O GLOBO - 18/07/11
Que raciocínio tosco o de Lula ao traçar um paralelo entre gastos do governo com anúncios em rádio, televisão e jornal, e gastos com patrocínio de congressos como o da União Nacional dos Estudantes (UNE) realizado na semana passada, em Goiânia. Lula sabe que feijoada com paio nada tem a ver com Cid Sampaio. Mas aposta na ignorância alheia.
Cid Sampaio foi um político da extinta União Democática Nacional (UDN). Governou Pernambuco entre 1959 e 1963. Químico industrial e usineiro, opôs-se ao golpe militar de 1964, mas em seguida aderiu à Arena, partido do governo. Se elegeu deputado federal. E, mais tarde, como suplente, assumiu uma vaga no Senado.
Entrou nessa história por causa do paio, que ganhou lugar aqui por causa da mania de Lula de apelar para falácias. Por que o governo
gasta muito dinheiro com anúncios? Ora, para “vender suas realizações”. Em muitos casos, para contar também com a boa vontade de uma imprensa servil, colaboracionista e chapa-branca.
Anunciar, portanto, atende aos seus interesses — dos legítimos aos inconfessáveis. Um veículo de comunicação só pode se comportar com independência, exercendo seu papel de fiscal rigoroso dos poderes públicos e privados, se for economicamente independente. É uma pena que por toda parte tão poucos de fato o sejam.
Mas desses, registre-se, não se queixam políticos como Lula. Pelo contrário. Queixam- se, sim, daqueles que não podem controlar de um jeito ou de outro. Daqueles que não se orientam por sua cartilha ideológica. Daqueles que acertando ou errando teimam em tentar
corresponder às expectativas do distinto público.
A presidente Dilma Rousseff tem demonstrado compreender melhor do que Lula para que serve a imprensa. Um governo sábio tira partido das críticas da imprensa para tentar governar melhor. Um governo sábio enxerga na imprensa um aliado e aproveita suas denúncias para corrigir o que anda mal.
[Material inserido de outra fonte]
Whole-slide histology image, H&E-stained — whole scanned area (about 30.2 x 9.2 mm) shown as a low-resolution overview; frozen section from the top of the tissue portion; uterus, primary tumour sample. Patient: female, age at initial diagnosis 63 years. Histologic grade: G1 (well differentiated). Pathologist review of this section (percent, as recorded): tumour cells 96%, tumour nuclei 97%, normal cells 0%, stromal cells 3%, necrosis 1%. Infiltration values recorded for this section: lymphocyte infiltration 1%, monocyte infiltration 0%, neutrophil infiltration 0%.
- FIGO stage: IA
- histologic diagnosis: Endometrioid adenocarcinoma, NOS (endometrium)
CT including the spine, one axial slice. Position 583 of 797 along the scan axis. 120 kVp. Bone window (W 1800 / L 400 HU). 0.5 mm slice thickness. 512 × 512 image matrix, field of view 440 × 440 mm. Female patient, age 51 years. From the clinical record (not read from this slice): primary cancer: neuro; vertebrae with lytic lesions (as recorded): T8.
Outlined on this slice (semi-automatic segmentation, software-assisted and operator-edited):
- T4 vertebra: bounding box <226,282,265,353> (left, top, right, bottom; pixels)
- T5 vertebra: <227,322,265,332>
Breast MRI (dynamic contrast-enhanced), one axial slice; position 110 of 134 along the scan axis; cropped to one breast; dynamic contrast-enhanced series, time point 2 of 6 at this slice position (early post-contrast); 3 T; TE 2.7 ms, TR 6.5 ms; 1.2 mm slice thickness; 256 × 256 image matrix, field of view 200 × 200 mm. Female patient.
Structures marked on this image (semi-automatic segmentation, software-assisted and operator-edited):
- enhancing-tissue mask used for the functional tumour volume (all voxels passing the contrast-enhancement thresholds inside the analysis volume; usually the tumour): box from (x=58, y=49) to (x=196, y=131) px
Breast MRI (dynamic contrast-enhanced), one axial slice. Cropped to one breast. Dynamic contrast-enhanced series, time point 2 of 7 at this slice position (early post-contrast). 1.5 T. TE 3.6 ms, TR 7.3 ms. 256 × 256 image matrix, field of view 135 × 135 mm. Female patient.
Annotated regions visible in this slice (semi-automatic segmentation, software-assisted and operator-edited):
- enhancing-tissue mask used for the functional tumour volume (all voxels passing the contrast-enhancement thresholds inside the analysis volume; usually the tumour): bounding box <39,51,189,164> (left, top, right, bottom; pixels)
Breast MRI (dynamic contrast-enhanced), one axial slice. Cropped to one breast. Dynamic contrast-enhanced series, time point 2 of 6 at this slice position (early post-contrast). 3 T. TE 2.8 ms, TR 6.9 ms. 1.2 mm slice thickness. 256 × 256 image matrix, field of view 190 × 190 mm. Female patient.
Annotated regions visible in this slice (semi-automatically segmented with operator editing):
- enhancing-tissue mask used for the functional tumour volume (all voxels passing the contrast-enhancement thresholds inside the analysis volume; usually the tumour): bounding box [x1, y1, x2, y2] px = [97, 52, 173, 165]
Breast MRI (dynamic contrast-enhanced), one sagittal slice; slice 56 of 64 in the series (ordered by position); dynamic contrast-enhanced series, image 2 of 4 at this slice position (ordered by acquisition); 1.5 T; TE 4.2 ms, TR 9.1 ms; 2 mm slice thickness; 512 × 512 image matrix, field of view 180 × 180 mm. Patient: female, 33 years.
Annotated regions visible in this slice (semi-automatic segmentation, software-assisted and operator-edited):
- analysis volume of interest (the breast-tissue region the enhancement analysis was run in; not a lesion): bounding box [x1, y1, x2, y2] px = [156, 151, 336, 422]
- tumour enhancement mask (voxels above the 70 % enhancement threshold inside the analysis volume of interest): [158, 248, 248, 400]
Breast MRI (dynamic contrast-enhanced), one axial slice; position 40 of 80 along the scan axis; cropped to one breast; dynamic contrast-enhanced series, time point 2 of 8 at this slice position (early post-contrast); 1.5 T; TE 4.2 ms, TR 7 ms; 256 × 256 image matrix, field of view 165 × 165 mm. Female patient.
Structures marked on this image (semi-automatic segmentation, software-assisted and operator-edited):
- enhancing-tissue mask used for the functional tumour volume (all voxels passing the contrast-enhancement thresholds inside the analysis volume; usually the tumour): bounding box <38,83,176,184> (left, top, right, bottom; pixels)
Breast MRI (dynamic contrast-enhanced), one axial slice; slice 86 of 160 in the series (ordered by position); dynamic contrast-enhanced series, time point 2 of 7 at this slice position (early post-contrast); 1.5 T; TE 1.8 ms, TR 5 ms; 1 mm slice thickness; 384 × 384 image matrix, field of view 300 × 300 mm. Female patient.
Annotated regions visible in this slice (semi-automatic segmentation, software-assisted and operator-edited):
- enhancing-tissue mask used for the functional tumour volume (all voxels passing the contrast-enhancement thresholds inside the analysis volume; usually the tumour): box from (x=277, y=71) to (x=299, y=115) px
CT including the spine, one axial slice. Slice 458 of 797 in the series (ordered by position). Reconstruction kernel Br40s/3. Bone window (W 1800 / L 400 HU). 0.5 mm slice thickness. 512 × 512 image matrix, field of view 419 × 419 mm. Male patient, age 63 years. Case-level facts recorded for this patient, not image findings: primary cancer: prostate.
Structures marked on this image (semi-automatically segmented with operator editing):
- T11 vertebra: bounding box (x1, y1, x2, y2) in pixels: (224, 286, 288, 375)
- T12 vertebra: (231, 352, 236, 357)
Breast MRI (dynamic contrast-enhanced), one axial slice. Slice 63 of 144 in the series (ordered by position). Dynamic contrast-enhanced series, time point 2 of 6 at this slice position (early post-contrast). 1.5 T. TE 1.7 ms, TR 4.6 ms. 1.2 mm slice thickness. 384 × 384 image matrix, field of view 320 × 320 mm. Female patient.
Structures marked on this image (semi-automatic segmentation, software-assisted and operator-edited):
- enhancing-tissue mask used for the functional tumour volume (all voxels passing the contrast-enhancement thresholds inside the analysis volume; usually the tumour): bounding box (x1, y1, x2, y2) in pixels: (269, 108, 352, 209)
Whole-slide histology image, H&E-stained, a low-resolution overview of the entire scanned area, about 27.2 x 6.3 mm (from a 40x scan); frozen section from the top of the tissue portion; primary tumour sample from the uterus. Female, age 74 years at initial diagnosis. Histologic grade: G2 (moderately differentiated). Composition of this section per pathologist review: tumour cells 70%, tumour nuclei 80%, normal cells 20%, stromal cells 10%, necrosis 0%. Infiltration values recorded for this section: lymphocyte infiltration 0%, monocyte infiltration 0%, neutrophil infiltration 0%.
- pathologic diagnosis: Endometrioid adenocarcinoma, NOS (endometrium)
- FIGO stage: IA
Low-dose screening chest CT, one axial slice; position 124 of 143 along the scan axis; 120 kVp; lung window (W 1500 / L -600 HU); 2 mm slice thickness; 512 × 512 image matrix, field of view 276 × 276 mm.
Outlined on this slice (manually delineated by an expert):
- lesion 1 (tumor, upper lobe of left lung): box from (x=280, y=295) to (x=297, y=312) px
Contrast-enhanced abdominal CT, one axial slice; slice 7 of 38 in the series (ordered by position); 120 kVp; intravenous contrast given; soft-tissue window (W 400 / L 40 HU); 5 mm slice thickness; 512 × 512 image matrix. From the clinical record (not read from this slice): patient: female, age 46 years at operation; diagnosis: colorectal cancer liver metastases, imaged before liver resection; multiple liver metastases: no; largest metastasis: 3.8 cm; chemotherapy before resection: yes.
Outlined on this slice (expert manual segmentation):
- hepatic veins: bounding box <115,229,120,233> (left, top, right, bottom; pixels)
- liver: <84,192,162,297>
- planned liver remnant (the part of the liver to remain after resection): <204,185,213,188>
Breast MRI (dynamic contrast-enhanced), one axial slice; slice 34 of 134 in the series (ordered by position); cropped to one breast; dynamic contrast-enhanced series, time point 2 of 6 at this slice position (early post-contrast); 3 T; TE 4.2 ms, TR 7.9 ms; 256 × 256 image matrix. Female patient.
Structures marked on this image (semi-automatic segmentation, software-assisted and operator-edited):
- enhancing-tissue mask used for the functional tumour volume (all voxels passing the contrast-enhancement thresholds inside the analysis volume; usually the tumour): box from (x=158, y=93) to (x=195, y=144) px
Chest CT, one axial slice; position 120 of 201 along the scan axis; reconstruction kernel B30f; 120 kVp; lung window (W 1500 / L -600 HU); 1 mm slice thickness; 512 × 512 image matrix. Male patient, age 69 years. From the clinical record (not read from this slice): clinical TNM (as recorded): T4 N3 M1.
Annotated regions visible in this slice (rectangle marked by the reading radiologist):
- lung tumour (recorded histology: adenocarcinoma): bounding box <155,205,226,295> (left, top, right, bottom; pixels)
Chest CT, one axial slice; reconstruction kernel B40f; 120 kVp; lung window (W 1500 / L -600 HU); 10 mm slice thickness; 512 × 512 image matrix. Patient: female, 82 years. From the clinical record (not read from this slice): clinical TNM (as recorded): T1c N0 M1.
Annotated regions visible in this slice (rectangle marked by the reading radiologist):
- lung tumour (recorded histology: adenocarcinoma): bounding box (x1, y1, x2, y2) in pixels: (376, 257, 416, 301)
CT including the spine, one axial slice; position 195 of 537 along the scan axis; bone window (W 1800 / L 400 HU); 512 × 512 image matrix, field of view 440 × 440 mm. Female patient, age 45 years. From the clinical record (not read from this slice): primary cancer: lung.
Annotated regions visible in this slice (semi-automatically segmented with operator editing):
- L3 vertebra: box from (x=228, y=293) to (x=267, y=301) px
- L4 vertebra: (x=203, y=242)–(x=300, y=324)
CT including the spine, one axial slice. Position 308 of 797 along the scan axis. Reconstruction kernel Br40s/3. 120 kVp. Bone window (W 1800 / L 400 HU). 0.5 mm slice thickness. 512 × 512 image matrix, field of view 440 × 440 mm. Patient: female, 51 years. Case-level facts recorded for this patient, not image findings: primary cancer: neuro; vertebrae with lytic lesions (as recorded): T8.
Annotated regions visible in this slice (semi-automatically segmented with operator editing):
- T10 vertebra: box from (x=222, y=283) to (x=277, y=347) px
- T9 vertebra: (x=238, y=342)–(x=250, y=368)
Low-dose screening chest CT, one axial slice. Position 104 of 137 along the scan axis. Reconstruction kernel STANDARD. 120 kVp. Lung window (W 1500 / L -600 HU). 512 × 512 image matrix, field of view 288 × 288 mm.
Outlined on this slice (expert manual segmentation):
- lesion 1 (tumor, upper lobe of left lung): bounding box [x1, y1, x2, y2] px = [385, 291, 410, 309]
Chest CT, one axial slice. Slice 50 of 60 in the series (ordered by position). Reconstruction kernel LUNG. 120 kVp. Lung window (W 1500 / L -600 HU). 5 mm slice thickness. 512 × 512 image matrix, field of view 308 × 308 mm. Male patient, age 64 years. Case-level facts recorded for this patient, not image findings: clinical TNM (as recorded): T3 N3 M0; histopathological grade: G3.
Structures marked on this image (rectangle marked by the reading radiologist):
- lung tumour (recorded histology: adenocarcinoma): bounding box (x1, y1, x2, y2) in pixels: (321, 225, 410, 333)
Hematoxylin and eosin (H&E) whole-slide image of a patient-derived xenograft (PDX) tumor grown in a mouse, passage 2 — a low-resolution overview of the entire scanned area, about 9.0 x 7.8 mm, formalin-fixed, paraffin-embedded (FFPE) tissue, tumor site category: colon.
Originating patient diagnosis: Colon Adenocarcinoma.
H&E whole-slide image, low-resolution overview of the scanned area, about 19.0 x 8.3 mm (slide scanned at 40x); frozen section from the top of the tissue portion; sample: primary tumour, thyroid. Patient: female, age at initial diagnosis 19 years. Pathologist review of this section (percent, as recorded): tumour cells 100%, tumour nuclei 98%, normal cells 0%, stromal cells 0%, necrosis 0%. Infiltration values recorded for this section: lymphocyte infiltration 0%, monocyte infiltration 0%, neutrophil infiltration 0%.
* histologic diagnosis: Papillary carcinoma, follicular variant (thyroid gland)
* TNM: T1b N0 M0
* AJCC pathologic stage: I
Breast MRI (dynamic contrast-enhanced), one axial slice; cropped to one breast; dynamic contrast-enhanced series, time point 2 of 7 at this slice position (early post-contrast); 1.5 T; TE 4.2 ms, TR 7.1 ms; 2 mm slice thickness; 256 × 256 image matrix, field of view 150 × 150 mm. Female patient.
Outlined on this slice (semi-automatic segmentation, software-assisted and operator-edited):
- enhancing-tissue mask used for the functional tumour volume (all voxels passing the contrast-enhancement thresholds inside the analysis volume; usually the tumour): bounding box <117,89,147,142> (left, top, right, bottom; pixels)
Quanto ao Congresso da UNE... O dinheiro gasto com ele por ministérios e empresas estatais atende a um único e censurável objetivo: o de manter sob rédea curta, curtíssima, a mais conhecida das entidades estudantis. Cooptá-la já não é mais preciso. Cooptada ela já foi desde que chegaram ao poder os partidos que a dominam.
Até o golpe militar de 1964, a UNE frequentava os salões da República, mas não era sócia dos seus donos. A eles se opunha com alguma frequência e com maior ou menor virulência. Talvez por isso fosse respeitada e temida. Mais de uma vez os presidentes Juscelino Kubitschek e João Goulart, por exemplo, foram obrigados a negociar com ela.
Formalmente extinta pelo golpe, a UNE sobreviveu ao incêndio de sua sede no bairro do Flamengo, no Rio, articulou-se com o resto da oposição e liderou em todo o país gigantescas manifestações de massa contra o regime dos generais. As reivindicações específicas dos estudantes cederam a vez à reivindicação coletiva por liberdade.
Em 2003, o partido que manda na UNE há décadas, o PCdoB, subiu a rampa do Palácio do Planalto junto com o PT de Lula. E foi a partir daí que a UNE esqueceu a sua história e vendeu a sua alma. Apequenou-se. Acabou entrando para o elenco dos chamados “movimentos sociais”, todos eles alimentados por verbas do governo.
A lei da anistia só prevê reparações de caráter pessoal a familiares e vítimas da ditadura de 64. O governo Lula aprovou outra lei no Congresso para permitir que a UNE recebesse a título de reparação uma bolada de R$ 44,6 milhões destinada à construção de sua nova sede – um prédio de 13 andares, projetado por Oscar Niemayer.
Hoje, a UNE, que em 1940 defendeu o fim da ditadura do Estado Novo, que em 1942 pregou o apoio aos Aliados contra o nazismo,
que em 1956 combateu nas ruas do Rio o aumento do preço da passagem dos bondes, e que no início dos anos 60 criou o Centro Popular de Cultura, não passa de uma fotografia desbotada pela ação do tempo.